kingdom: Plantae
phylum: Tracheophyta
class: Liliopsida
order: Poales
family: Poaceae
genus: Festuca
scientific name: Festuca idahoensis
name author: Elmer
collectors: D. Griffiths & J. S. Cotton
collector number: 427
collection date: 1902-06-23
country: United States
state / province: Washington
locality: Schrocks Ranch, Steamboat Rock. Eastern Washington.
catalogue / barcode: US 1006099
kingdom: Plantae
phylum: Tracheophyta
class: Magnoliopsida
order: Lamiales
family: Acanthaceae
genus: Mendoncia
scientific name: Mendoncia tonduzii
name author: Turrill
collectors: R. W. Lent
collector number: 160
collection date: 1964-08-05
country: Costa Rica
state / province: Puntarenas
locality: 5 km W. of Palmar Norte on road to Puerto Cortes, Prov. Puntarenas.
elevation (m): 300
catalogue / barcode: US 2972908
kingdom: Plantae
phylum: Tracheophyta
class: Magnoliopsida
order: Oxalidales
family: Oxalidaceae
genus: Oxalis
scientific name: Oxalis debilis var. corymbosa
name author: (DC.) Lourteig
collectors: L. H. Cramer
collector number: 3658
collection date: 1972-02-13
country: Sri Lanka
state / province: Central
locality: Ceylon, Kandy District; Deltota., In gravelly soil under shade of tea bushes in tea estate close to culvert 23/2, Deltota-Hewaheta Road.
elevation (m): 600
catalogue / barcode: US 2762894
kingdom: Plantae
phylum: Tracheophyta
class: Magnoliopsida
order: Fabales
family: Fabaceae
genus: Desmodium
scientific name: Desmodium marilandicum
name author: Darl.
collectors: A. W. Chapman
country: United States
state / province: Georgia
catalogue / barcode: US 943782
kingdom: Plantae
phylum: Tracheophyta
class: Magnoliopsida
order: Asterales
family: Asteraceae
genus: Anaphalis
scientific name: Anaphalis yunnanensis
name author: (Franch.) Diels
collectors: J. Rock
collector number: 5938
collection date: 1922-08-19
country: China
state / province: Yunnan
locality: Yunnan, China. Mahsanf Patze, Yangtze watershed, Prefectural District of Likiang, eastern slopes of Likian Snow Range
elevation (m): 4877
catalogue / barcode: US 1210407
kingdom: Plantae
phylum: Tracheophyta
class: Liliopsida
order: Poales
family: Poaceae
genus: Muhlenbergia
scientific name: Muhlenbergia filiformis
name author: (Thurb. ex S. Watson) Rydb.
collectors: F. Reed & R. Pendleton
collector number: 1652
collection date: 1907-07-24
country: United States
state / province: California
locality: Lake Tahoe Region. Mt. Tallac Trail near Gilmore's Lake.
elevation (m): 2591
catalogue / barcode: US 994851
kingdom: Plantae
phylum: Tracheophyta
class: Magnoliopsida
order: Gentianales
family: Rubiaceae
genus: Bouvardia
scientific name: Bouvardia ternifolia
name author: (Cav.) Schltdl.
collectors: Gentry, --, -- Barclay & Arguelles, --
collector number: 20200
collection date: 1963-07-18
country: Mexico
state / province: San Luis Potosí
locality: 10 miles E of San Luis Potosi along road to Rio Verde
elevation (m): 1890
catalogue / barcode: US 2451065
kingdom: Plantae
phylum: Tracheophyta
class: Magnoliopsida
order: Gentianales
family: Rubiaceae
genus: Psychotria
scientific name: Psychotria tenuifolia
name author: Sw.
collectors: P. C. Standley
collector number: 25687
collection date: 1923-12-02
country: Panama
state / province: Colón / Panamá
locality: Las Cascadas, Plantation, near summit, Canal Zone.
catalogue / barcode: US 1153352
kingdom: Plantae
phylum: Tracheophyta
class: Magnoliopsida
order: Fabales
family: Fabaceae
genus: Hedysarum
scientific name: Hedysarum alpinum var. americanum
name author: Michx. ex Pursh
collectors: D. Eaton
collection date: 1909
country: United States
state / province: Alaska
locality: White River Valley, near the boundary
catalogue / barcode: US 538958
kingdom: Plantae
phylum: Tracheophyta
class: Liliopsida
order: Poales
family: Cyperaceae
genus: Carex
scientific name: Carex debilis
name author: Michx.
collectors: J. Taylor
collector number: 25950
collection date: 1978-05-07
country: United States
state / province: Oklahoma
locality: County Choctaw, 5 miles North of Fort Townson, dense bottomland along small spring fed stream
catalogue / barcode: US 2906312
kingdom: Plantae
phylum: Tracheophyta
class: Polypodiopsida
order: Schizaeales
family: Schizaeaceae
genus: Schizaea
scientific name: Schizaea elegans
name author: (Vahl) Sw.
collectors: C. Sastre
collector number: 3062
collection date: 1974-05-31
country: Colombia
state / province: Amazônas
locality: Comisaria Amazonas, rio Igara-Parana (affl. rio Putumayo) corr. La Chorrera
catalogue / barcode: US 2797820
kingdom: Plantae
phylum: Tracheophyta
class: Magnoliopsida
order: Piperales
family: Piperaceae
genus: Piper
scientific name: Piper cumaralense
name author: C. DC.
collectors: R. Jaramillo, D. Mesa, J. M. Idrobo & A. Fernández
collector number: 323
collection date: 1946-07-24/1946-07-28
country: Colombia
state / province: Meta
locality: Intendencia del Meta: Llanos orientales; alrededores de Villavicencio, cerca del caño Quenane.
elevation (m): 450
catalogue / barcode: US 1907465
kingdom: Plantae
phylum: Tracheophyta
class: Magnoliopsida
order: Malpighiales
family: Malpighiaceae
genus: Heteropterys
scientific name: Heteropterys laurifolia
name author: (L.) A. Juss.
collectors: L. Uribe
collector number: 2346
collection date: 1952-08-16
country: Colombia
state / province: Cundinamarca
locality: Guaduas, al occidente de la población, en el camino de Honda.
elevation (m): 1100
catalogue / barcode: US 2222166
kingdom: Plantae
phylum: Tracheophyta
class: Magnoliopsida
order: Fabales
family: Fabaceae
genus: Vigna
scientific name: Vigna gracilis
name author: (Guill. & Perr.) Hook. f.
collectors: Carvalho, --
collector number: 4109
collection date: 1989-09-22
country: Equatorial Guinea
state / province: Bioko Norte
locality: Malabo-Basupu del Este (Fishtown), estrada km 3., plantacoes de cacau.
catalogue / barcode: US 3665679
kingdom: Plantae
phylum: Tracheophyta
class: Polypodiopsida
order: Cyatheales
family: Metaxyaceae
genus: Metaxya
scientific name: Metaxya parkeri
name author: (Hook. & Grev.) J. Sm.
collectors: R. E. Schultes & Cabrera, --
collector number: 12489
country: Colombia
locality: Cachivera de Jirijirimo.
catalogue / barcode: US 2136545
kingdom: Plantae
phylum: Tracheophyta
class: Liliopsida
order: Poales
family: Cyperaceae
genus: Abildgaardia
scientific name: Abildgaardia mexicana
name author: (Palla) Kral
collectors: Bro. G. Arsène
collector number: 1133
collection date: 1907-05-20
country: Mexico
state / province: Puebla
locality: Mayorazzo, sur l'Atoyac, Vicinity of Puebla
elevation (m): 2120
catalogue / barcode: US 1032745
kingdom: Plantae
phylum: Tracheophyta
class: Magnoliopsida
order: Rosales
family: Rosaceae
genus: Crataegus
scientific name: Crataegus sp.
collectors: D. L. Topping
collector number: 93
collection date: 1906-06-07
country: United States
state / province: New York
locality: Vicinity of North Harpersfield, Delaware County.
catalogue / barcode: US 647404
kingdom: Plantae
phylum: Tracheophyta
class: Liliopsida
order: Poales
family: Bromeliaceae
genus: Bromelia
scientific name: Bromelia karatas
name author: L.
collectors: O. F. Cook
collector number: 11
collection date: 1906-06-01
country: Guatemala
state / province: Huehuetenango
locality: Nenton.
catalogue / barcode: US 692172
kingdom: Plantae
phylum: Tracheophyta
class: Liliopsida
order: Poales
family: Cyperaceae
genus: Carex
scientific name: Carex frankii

> _EXERCISE DIRECTIONS_
Please copy all of the material above line for line, changing nothing.

> _TASK ANSWER_
kingdom: Plantae
phylum: Tracheophyta
class: Liliopsida
order: Poales
family: Poaceae
genus: Festuca
scientific name: Festuca idahoensis
name author: Elmer
collectors: D. Griffiths & J. S. Cotton
collector number: 427
collection date: 1902-06-23
country: United States
state / province: Washington
locality: Schrocks Ranch, Steamboat Rock. Eastern Washington.
catalogue / barcode: US 1006099
kingdom: Plantae
phylum: Tracheophyta
class: Magnoliopsida
order: Lamiales
family: Acanthaceae
genus: Mendoncia
scientific name: Mendoncia tonduzii
name author: Turrill
collectors: R. W. Lent
collector number: 160
collection date: 1964-08-05
country: Costa Rica
state / province: Puntarenas
locality: 5 km W. of Palmar Norte on road to Puerto Cortes, Prov. Puntarenas.
elevation (m): 300
catalogue / barcode: US 2972908
kingdom: Plantae
phylum: Tracheophyta
class: Magnoliopsida
order: Oxalidales
family: Oxalidaceae
genus: Oxalis
scientific name: Oxalis debilis var. corymbosa
name author: (DC.) Lourteig
collectors: L. H. Cramer
collector number: 3658
collection date: 1972-02-13
country: Sri Lanka
state / province: Central
locality: Ceylon, Kandy District; Deltota., In gravelly soil under shade of tea bushes in tea estate close to culvert 23/2, Deltota-Hewaheta Road.
elevation (m): 600
catalogue / barcode: US 2762894
kingdom: Plantae
phylum: Tracheophyta
class: Magnoliopsida
order: Fabales
family: Fabaceae
genus: Desmodium
scientific name: Desmodium marilandicum
name author: Darl.
collectors: A. W. Chapman
country: United States
state / province: Georgia
catalogue / barcode: US 943782
kingdom: Plantae
phylum: Tracheophyta
class: Magnoliopsida
order: Asterales
family: Asteraceae
genus: Anaphalis
scientific name: Anaphalis yunnanensis
name author: (Franch.) Diels
collectors: J. Rock
collector number: 5938
collection date: 1922-08-19
country: China
state / province: Yunnan
locality: Yunnan, China. Mahsanf Patze, Yangtze watershed, Prefectural District of Likiang, eastern slopes of Likian Snow Range
elevation (m): 4877
catalogue / barcode: US 1210407
kingdom: Plantae
phylum: Tracheophyta
class: Liliopsida
order: Poales
family: Poaceae
genus: Muhlenbergia
scientific name: Muhlenbergia filiformis
name author: (Thurb. ex S. Watson) Rydb.
collectors: F. Reed & R. Pendleton
collector number: 1652
collection date: 1907-07-24
country: United States
state / province: California
locality: Lake Tahoe Region. Mt. Tallac Trail near Gilmore's Lake.
elevation (m): 2591
catalogue / barcode: US 994851
kingdom: Plantae
phylum: Tracheophyta
class: Magnoliopsida
order: Gentianales
family: Rubiaceae
genus: Bouvardia
scientific name: Bouvardia ternifolia
name author: (Cav.) Schltdl.
collectors: Gentry, --, -- Barclay & Arguelles, --
collector number: 20200
collection date: 1963-07-18
country: Mexico
state / province: San Luis Potosí
locality: 10 miles E of San Luis Potosi along road to Rio Verde
elevation (m): 1890
catalogue / barcode: US 2451065
kingdom: Plantae
phylum: Tracheophyta
class: Magnoliopsida
order: Gentianales
family: Rubiaceae
genus: Psychotria
scientific name: Psychotria tenuifolia
name author: Sw.
collectors: P. C. Standley
collector number: 25687
collection date: 1923-12-02
country: Panama
state / province: Colón / Panamá
locality: Las Cascadas, Plantation, near summit, Canal Zone.
catalogue / barcode: US 1153352
kingdom: Plantae
phylum: Tracheophyta
class: Magnoliopsida
order: Fabales
family: Fabaceae
genus: Hedysarum
scientific name: Hedysarum alpinum var. americanum
name author: Michx. ex Pursh
collectors: D. Eaton
collection date: 1909
country: United States
state / province: Alaska
locality: White River Valley, near the boundary
catalogue / barcode: US 538958
kingdom: Plantae
phylum: Tracheophyta
class: Liliopsida
order: Poales
family: Cyperaceae
genus: Carex
scientific name: Carex debilis
name author: Michx.
collectors: J. Taylor
collector number: 25950
collection date: 1978-05-07
country: United States
state / province: Oklahoma
locality: County Choctaw, 5 miles North of Fort Townson, dense bottomland along small spring fed stream
catalogue / barcode: US 2906312
kingdom: Plantae
phylum: Tracheophyta
class: Polypodiopsida
order: Schizaeales
family: Schizaeaceae
genus: Schizaea
scientific name: Schizaea elegans
name author: (Vahl) Sw.
collectors: C. Sastre
collector number: 3062
collection date: 1974-05-31
country: Colombia
state / province: Amazônas
locality: Comisaria Amazonas, rio Igara-Parana (affl. rio Putumayo) corr. La Chorrera
catalogue / barcode: US 2797820
kingdom: Plantae
phylum: Tracheophyta
class: Magnoliopsida
order: Piperales
family: Piperaceae
genus: Piper
scientific name: Piper cumaralense
name author: C. DC.
collectors: R. Jaramillo, D. Mesa, J. M. Idrobo & A. Fernández
collector number: 323
collection date: 1946-07-24/1946-07-28
country: Colombia
state / province: Meta
locality: Intendencia del Meta: Llanos orientales; alrededores de Villavicencio, cerca del caño Quenane.
elevation (m): 450
catalogue / barcode: US 1907465
kingdom: Plantae
phylum: Tracheophyta
class: Magnoliopsida
order: Malpighiales
family: Malpighiaceae
genus: Heteropterys
scientific name: Heteropterys laurifolia
name author: (L.) A. Juss.
collectors: L. Uribe
collector number: 2346
collection date: 1952-08-16
country: Colombia
state / province: Cundinamarca
locality: Guaduas, al occidente de la población, en el camino de Honda.
elevation (m): 1100
catalogue / barcode: US 2222166
kingdom: Plantae
phylum: Tracheophyta
class: Magnoliopsida
order: Fabales
family: Fabaceae
genus: Vigna
scientific name: Vigna gracilis
name author: (Guill. & Perr.) Hook. f.
collectors: Carvalho, --
collector number: 4109
collection date: 1989-09-22
country: Equatorial Guinea
state / province: Bioko Norte
locality: Malabo-Basupu del Este (Fishtown), estrada km 3., plantacoes de cacau.
catalogue / barcode: US 3665679
kingdom: Plantae
phylum: Tracheophyta
class: Polypodiopsida
order: Cyatheales
family: Metaxyaceae
genus: Metaxya
scientific name: Metaxya parkeri
name author: (Hook. & Grev.) J. Sm.
collectors: R. E. Schultes & Cabrera, --
collector number: 12489
country: Colombia
locality: Cachivera de Jirijirimo.
catalogue / barcode: US 2136545
kingdom: Plantae
phylum: Tracheophyta
class: Liliopsida
order: Poales
family: Cyperaceae
genus: Abildgaardia
scientific name: Abildgaardia mexicana
name author: (Palla) Kral
collectors: Bro. G. Arsène
collector number: 1133
collection date: 1907-05-20
country: Mexico
state / province: Puebla
locality: Mayorazzo, sur l'Atoyac, Vicinity of Puebla
elevation (m): 2120
catalogue / barcode: US 1032745
kingdom: Plantae
phylum: Tracheophyta
class: Magnoliopsida
order: Rosales
family: Rosaceae
genus: Crataegus
scientific name: Crataegus sp.
collectors: D. L. Topping
collector number: 93
collection date: 1906-06-07
country: United States
state / province: New York
locality: Vicinity of North Harpersfield, Delaware County.
catalogue / barcode: US 647404
kingdom: Plantae
phylum: Tracheophyta
class: Liliopsida
order: Poales
family: Bromeliaceae
genus: Bromelia
scientific name: Bromelia karatas
name author: L.
collectors: O. F. Cook
collector number: 11
collection date: 1906-06-01
country: Guatemala
state / province: Huehuetenango
locality: Nenton.
catalogue / barcode: US 692172
kingdom: Plantae
phylum: Tracheophyta
class: Liliopsida
order: Poales
family: Cyperaceae
genus: Carex
scientific name: Carex frankii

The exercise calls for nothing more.